ASMO-UK conferences (12th) and the first in the new series ASMO-Europe, is a conference on Engineering Design and Optimization, held in Leeds, UK on 18th and 19th of July 2022, with ESR1 in attendance.

The conference was host to researchers specializing on topics of optimization, such as, combinatorial optimization, inverse problems, meta modelling, sensitivity analysis, topology optimization, and other industrial experts on applications of optimzation. The participants hailed from various research institutes and companies such as Fraunhoffer, Cenaero, Volkswagen, Airbus and Rolls-Royce to name a few.

Among them, ESR1 also got a chance to present his work on “A method to reduce experimental costs using multi-fidelity Gaussian processes for corrugated tubes”.

Presentation of ESR1 in ASMO 2022, Leeds, UK.

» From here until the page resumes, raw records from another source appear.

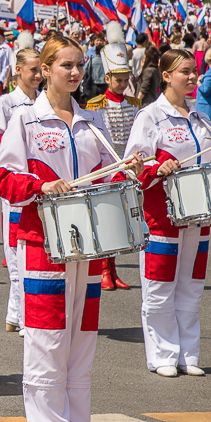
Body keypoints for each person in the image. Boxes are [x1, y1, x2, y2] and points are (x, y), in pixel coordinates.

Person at [0, 35, 143, 422]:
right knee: (46, 336)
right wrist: (40, 186)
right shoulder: (25, 120)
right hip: (42, 243)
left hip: (88, 244)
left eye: (79, 65)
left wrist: (128, 171)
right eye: (66, 65)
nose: (75, 72)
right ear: (45, 70)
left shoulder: (91, 122)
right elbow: (3, 178)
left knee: (82, 337)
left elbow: (108, 176)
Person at [125, 49, 211, 378]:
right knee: (159, 287)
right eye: (185, 71)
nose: (193, 76)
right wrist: (156, 166)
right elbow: (131, 166)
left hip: (199, 216)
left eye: (194, 70)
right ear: (166, 76)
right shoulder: (150, 117)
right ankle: (162, 355)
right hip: (162, 218)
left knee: (192, 286)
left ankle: (188, 354)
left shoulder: (199, 116)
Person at [0, 35, 41, 334]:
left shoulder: (45, 101)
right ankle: (22, 317)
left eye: (40, 70)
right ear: (17, 70)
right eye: (32, 70)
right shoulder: (6, 103)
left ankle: (14, 315)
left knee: (33, 248)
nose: (37, 76)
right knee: (16, 249)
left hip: (41, 185)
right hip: (17, 186)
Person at [83, 22, 142, 290]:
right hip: (106, 168)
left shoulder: (135, 104)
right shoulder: (95, 105)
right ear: (107, 78)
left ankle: (113, 270)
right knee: (105, 219)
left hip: (127, 167)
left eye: (126, 78)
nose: (123, 83)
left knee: (121, 219)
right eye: (118, 79)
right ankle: (103, 270)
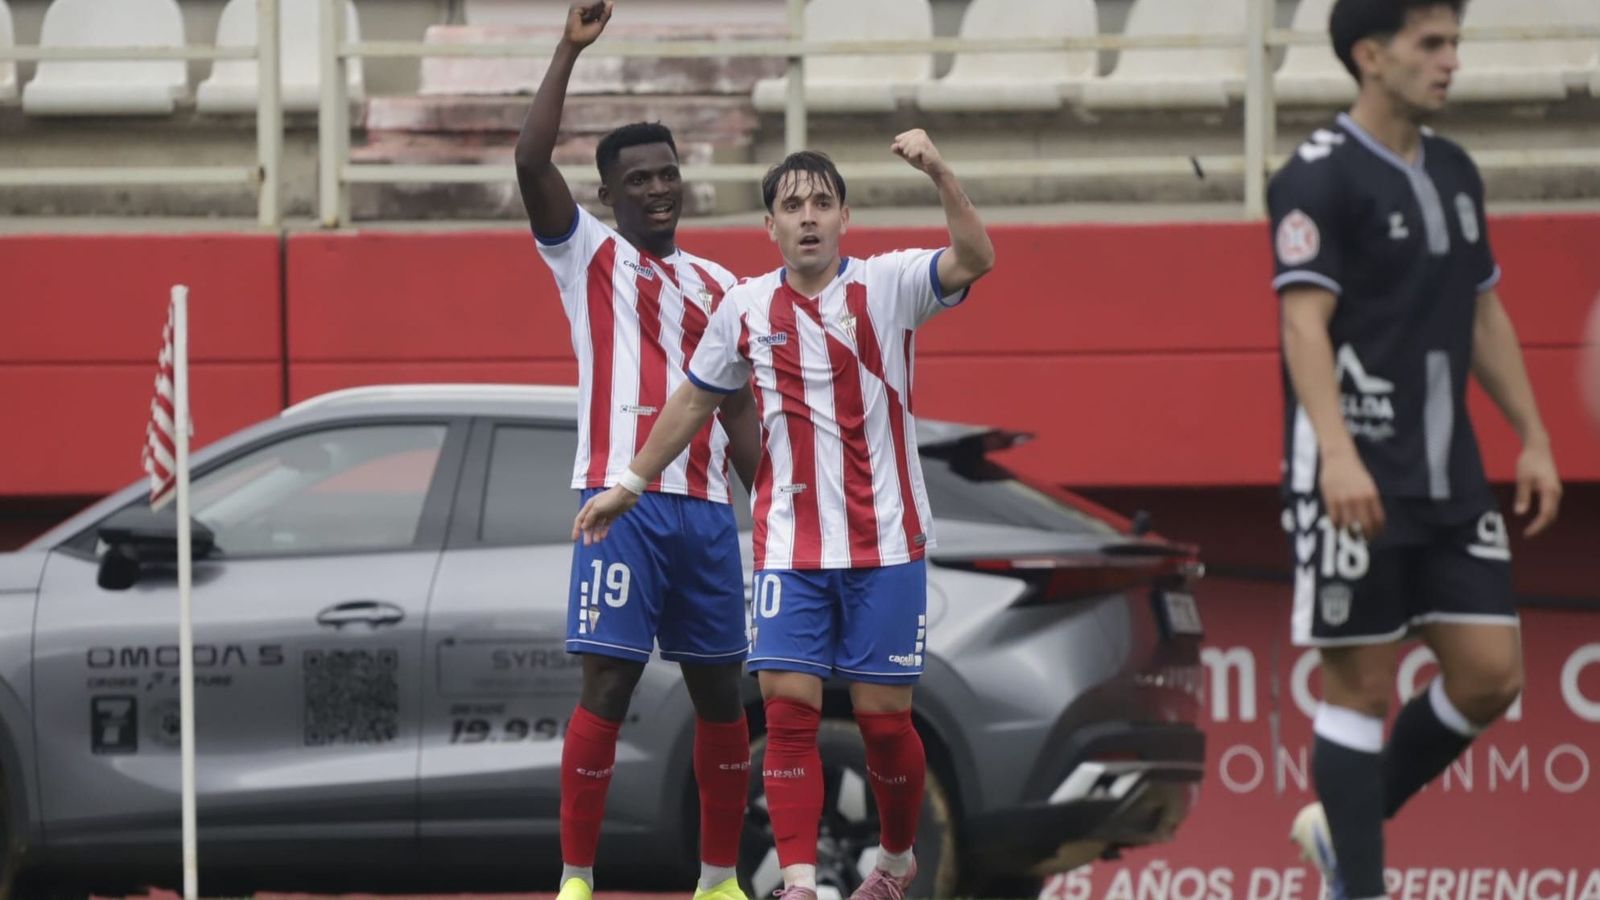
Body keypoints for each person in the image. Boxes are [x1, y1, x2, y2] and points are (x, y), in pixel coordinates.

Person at [573, 133, 994, 900]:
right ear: (769, 226)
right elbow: (694, 400)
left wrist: (939, 170)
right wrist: (630, 481)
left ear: (844, 217)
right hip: (789, 550)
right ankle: (798, 881)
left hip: (886, 542)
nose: (808, 218)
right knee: (789, 714)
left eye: (821, 204)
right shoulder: (743, 308)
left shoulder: (890, 285)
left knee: (884, 726)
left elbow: (976, 257)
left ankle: (896, 860)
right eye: (791, 206)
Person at [1268, 1, 1563, 897]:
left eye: (1454, 44)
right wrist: (1339, 454)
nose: (1450, 62)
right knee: (1358, 689)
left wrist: (1535, 435)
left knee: (1490, 678)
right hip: (1353, 474)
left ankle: (1338, 831)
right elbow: (1302, 325)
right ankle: (1358, 885)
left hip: (1450, 476)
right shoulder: (1317, 177)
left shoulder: (1456, 170)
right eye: (1431, 45)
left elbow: (1483, 312)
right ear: (1371, 56)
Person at [513, 4, 761, 899]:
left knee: (722, 698)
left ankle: (721, 881)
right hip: (618, 505)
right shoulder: (585, 256)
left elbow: (737, 418)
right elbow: (530, 162)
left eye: (668, 175)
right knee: (609, 685)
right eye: (639, 180)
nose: (659, 190)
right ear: (610, 195)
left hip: (703, 516)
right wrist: (568, 49)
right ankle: (577, 879)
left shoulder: (724, 286)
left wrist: (768, 505)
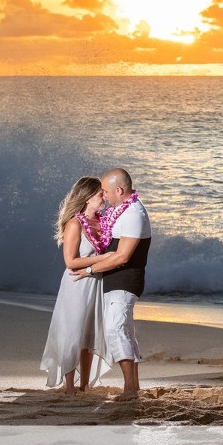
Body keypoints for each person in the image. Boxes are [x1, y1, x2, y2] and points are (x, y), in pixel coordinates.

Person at [71, 168, 152, 401]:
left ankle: (129, 389)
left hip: (126, 280)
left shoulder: (134, 213)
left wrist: (88, 270)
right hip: (114, 280)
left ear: (119, 190)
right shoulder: (119, 211)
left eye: (106, 191)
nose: (103, 195)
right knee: (123, 330)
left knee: (115, 329)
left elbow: (122, 256)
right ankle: (133, 386)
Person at [40, 177, 114, 395]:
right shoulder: (75, 224)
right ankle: (70, 384)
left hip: (97, 283)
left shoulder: (103, 222)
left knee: (89, 334)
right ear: (88, 197)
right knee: (72, 332)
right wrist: (104, 259)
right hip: (77, 284)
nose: (105, 197)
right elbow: (70, 262)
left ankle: (85, 384)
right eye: (101, 194)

Engineering practices rely heavily on experimentations, which means there is also significant budgeting of resources required to conduct them successfully. Furthermore, experimenting of just one equipment or a single configuration of a component or a system is almost never enough, as more data needs to be acquired before some important business (or design/strategic) decision can be taken. This in itself raises another set of questions such as, which configuration(s) should then be tested and/or how many data points would suffice for each of those configuration(s), keeping in mind, the strict budget of resources at hand. This, consequently, adds up to the the costs involved with a signigficant risk of overrun which is why, it is almost impossible to conduct experimentation with such approaches, and new approaches are necessary.

After group photo of ASMO 2022 participants, at the key monument of University of Leeds.

This is where ESR1’s work comes into the picture, which aims to find answers to this question of, can experimental effort be reduced? Essentially, his work addresses this question by combining data by conducting a larger number of simulations, which are relatively cheaper to conduct, along with very few experimentations, which are expensive. The data gathered and utilized in this way provides predictive capabilities for quantities of interests within an acceptable range of error.

As ESR1’s project was based on a heat exchanger application, it also proved to be a welcoming change amongst most of the other applications that were discussed during thier presentation. They were either airfoil, or topology optimization applications. So a question such as, “Can I apply this method to my application?” was very common, as observed by ESR1.

In general the conference was a huge success, as most of the participants, apart from the two-day long presentations, also engaged in discussions on contemporary challenges on optimization faced by the industry as well as academia.

The event also proved a great place for networking as most of the participants were students and experts in the field of optimization, which is also the topic of research for ESR1.

Truly a learning experience for ESR1!